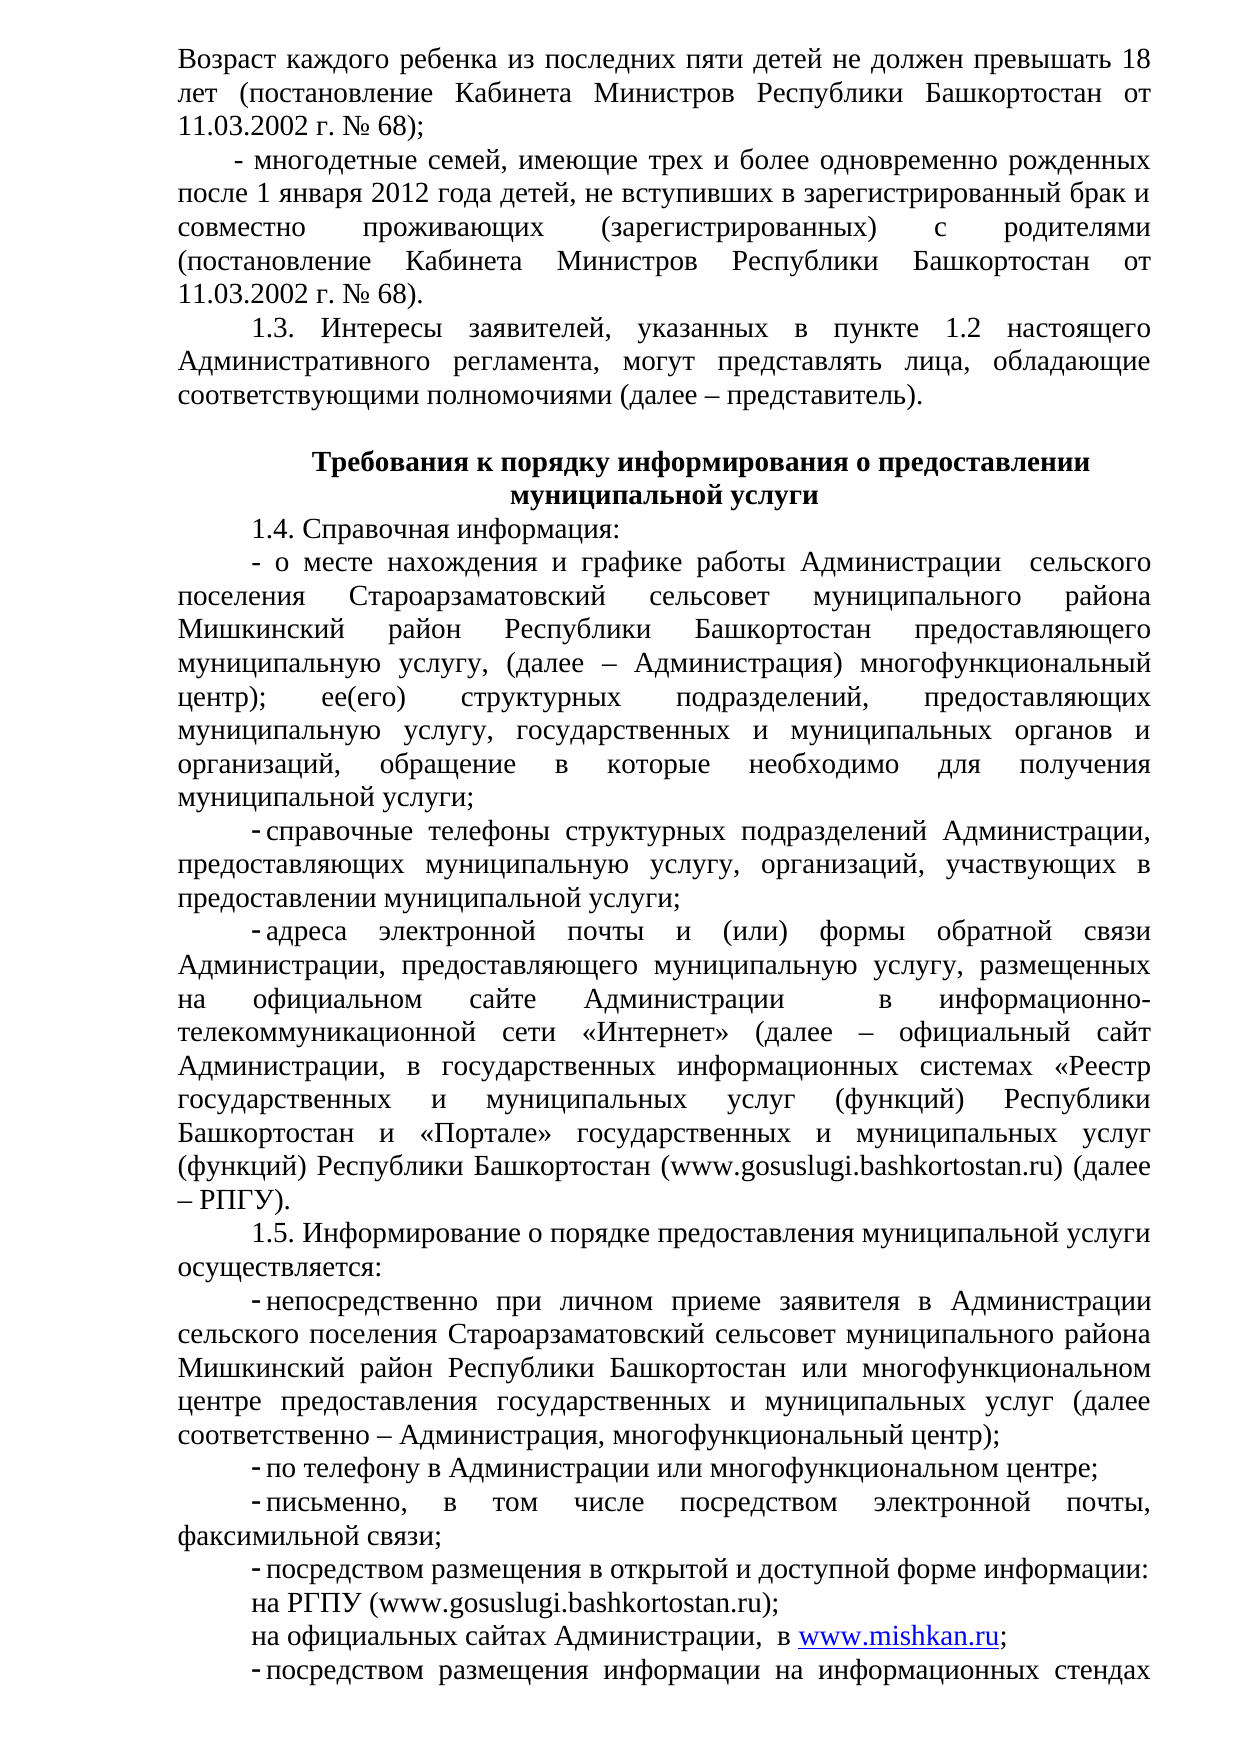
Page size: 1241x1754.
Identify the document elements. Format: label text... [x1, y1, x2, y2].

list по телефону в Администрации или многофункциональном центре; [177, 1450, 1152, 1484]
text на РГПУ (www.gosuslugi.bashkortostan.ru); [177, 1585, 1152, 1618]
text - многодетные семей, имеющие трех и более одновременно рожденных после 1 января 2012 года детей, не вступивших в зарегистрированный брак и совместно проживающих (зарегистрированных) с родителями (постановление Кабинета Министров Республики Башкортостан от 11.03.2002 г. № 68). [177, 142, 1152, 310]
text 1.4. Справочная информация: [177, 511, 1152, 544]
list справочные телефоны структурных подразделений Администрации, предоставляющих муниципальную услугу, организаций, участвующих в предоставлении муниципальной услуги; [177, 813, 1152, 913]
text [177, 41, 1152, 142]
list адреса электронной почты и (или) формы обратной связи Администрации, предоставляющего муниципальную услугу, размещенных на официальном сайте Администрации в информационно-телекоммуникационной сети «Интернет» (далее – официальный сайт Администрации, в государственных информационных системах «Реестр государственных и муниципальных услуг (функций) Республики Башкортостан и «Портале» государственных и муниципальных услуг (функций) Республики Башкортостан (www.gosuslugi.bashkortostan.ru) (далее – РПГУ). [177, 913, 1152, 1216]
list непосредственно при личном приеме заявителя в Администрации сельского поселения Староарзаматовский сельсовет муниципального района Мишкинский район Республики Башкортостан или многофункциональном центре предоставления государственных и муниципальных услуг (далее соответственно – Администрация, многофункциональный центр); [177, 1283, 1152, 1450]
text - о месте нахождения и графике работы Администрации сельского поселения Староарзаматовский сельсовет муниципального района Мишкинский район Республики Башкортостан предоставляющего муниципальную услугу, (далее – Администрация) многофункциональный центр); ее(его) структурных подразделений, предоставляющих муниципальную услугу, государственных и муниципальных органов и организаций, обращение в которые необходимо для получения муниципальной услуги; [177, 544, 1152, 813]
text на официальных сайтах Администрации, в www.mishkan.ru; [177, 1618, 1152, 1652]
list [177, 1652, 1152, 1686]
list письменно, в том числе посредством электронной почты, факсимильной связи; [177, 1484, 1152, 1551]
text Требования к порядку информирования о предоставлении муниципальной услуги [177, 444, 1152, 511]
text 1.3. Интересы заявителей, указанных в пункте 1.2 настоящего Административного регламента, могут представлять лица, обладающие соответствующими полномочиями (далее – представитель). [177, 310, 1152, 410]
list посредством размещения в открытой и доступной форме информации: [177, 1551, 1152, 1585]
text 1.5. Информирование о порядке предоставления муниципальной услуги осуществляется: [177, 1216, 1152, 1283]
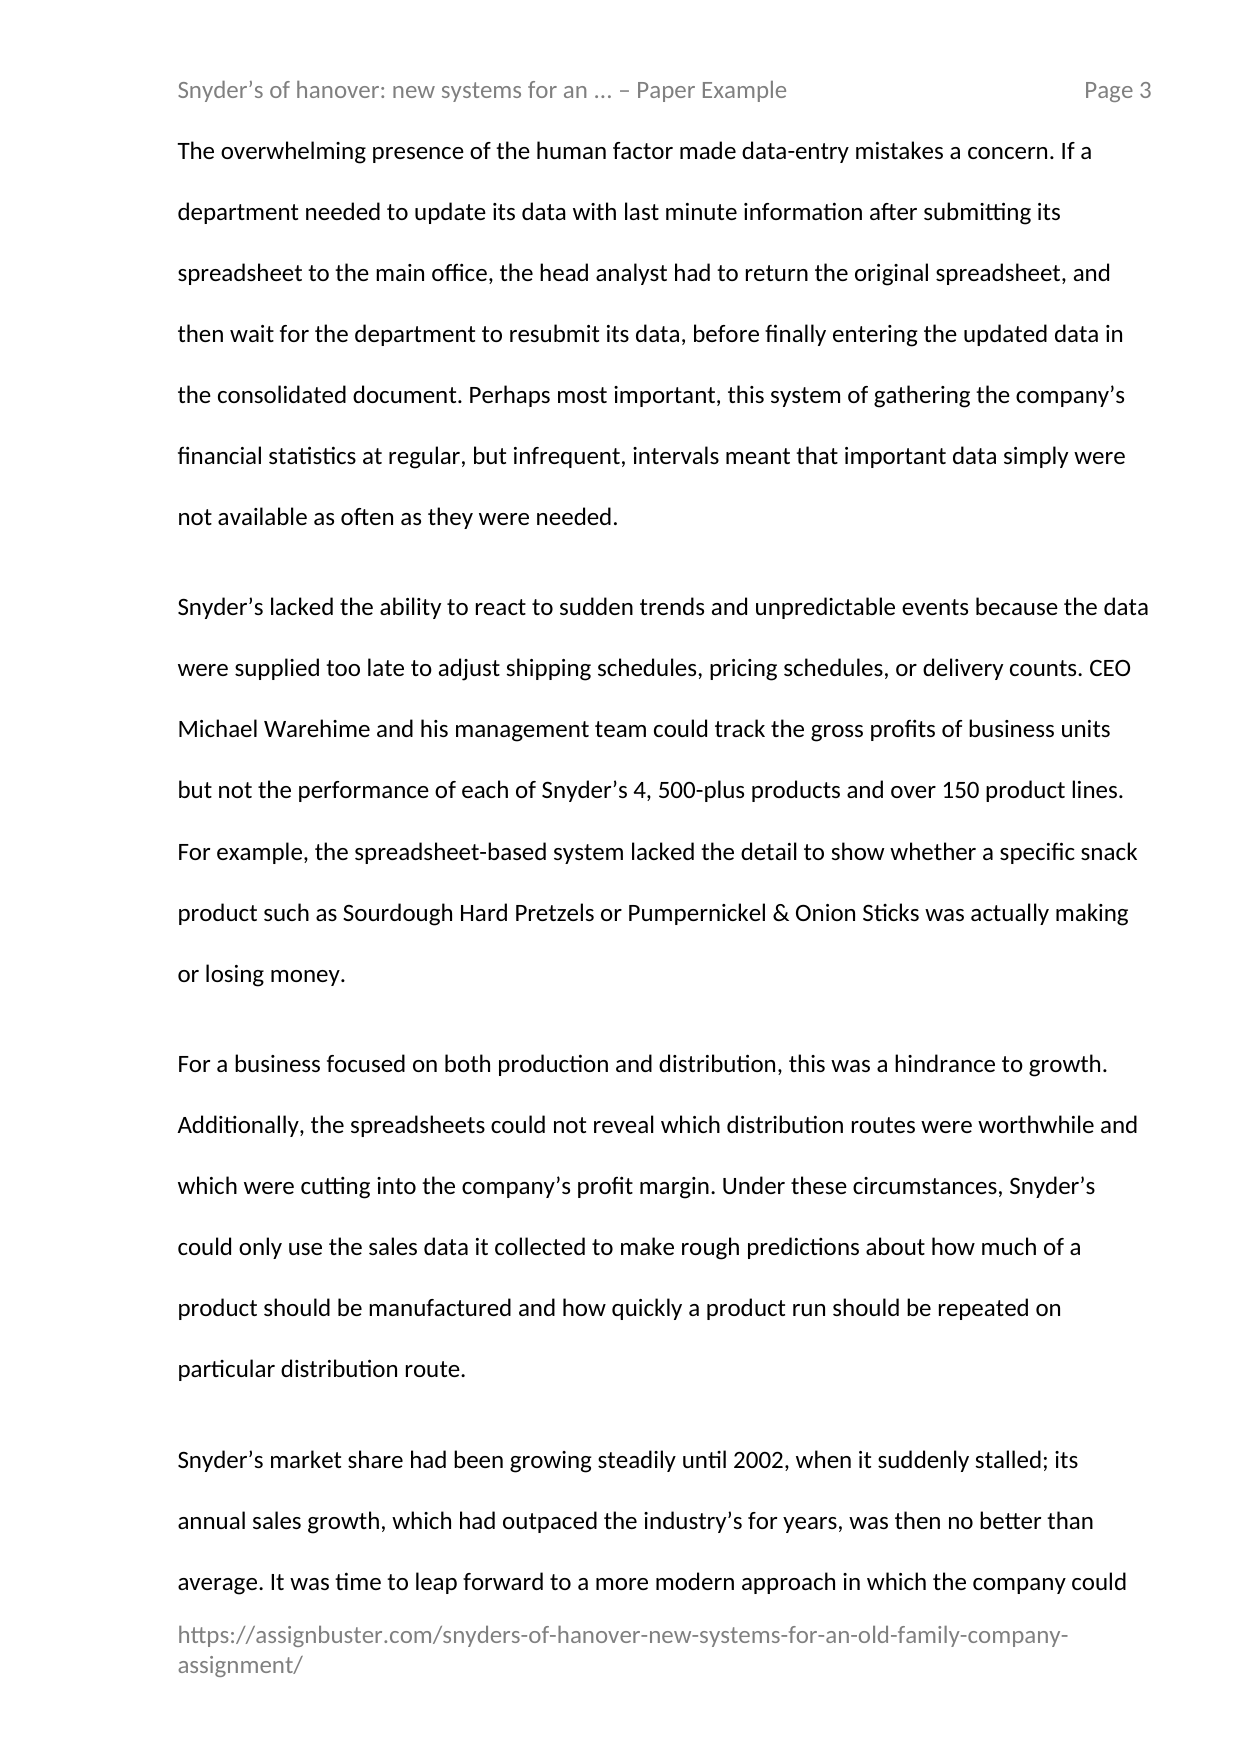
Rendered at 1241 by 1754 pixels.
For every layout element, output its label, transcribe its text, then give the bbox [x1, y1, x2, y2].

--

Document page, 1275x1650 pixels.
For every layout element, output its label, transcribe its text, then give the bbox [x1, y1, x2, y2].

**REQUIREMENT**
Please copy every line of the material that contains the word "pixels".

**WRITTEN RESPONSE**
Rendered at 1241 by 1754 pixels.
Document page, 1275x1650 pixels.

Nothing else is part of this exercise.